What Does Repatha Actually Cost in New York in 2026?

The Amgen wholesale acquisition cost for Repatha sits at approximately $580 per month in 2026, and that number holds whether you pick it up at a Walgreens in Manhattan or a pharmacy in Buffalo. Cash price and list price are effectively the same for uninsured patients at retail. The real price most New Yorkers pay depends almost entirely on their insurance tier and which cost-sharing programs they access.

Amgen's list price has fluctuated since the drug's 2015 FDA approval. A 2021 rebate agreement with several large pharmacy benefit managers pushed net prices down substantially below $580, which is why many insured patients see dramatically lower out-of-pocket costs. For commercially insured patients who qualify for Amgen's savings card, the monthly cost can fall to $0, though the upper cap is $35 per month in most program tiers.
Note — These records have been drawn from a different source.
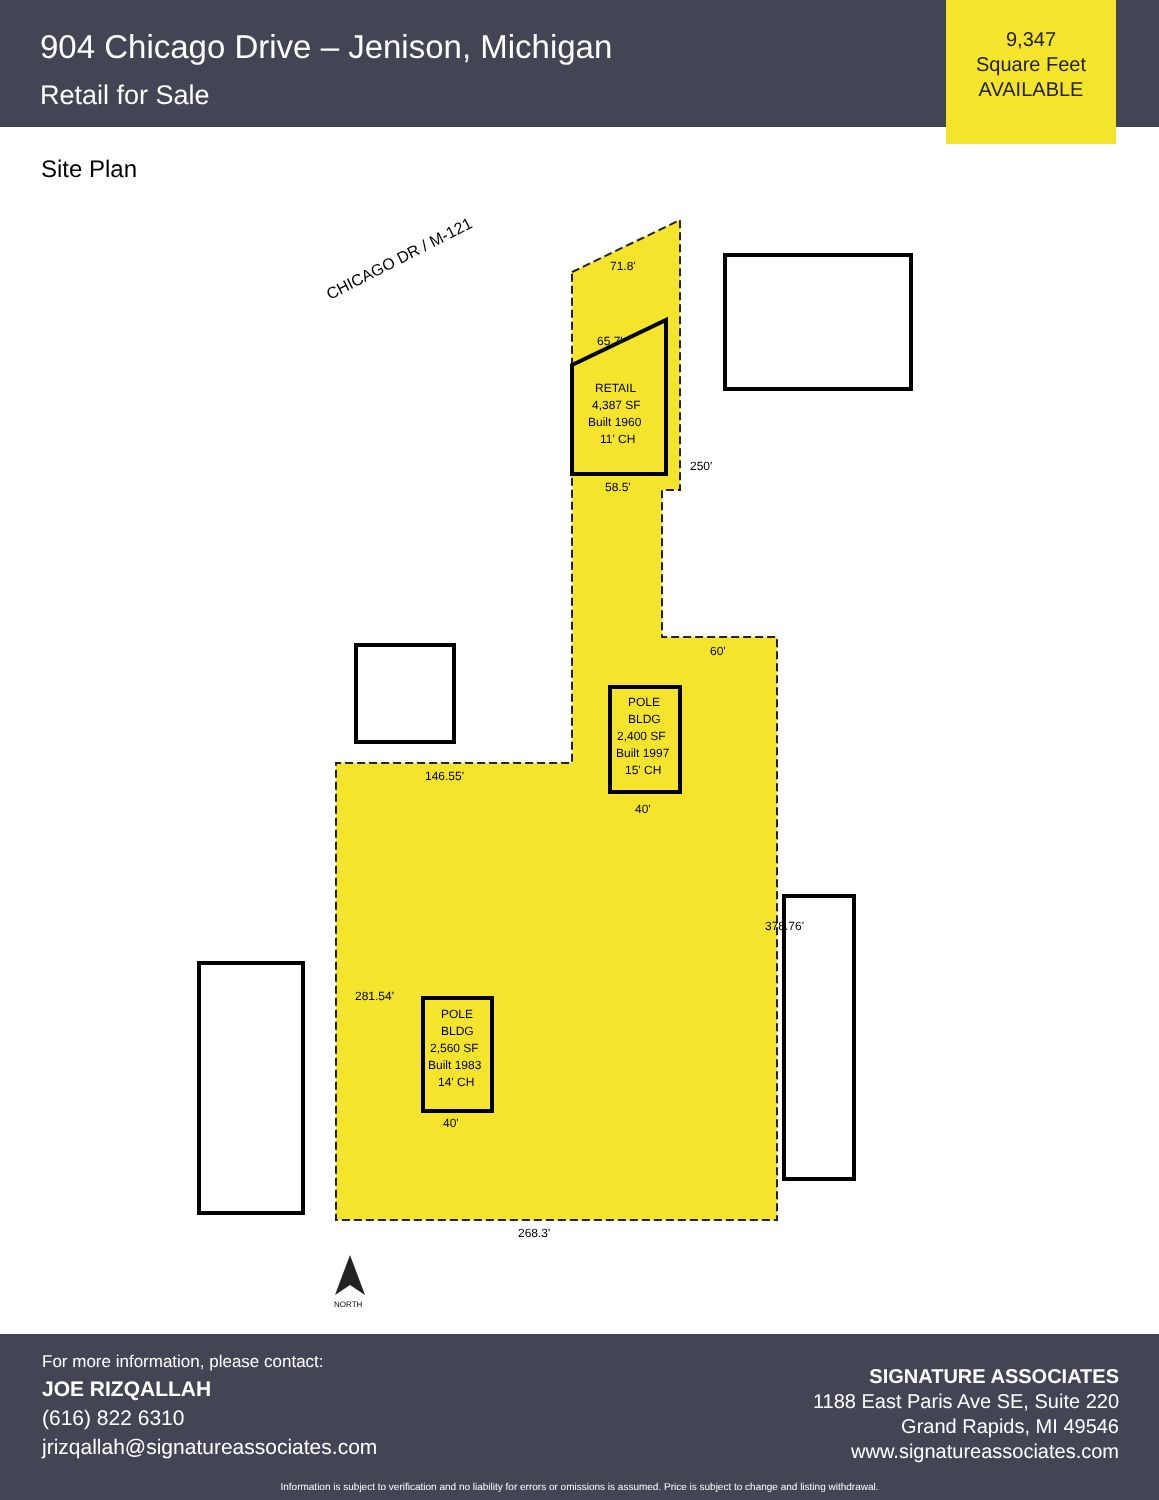904 Chicago Drive – Jenison, Michigan
Retail for Sale
9,347
Square Feet
AVAILABLE
Site Plan
CHICAGO DR / M-121
RETAIL
4,387 SF
Built 1960
11' CH
POLE
BLDG
2,400 SF
Built 1997
15' CH
POLE
BLDG
2,560 SF
Built 1983
14' CH
71.8'
65.7'
58.5'
60'
146.55'
40'
40'
268.3'
250'
378.76'
281.54'
NORTH
For more information, please contact:
JOE RIZQALLAH
(616) 822 6310
jrizqallah@signatureassociates.com
SIGNATURE ASSOCIATES
1188 East Paris Ave SE, Suite 220
Grand Rapids, MI 49546
www.signatureassociates.com
Information is subject to verification and no liability for errors or omissions is assumed. Price is subject to change and listing withdrawal.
Uninsured or underinsured New Yorkers face the hardest math. At $580 per month, annual spending reaches $6,960 before any discounts. That figure makes adherence difficult for patients who need the drug most, specifically those with heterozygous familial hypercholesterolemia (HeFH) or established atherosclerotic cardiovascular disease (ASCVD) who cannot achieve target LDL-C on maximally tolerated statin therapy alone. ACC/AHA 2018 cholesterol guidelines recommend considering a PCSK9 inhibitor when LDL-C remains at or above 70 mg/dL in very-high-risk ASCVD patients despite maximally tolerated statin plus ezetimibe.

HealthRX clinical coordinators surveyed six New York-licensed compounding pharmacies operating under 503A status in Q1 2025. Compounded evolocumab at these pharmacies ranged from $150 to $280 per month for a 140 mg/2-week regimen, substantially below Amgen's list price, though the regulatory status of these preparations requires careful patient-by-patient evaluation (discussed in detail below).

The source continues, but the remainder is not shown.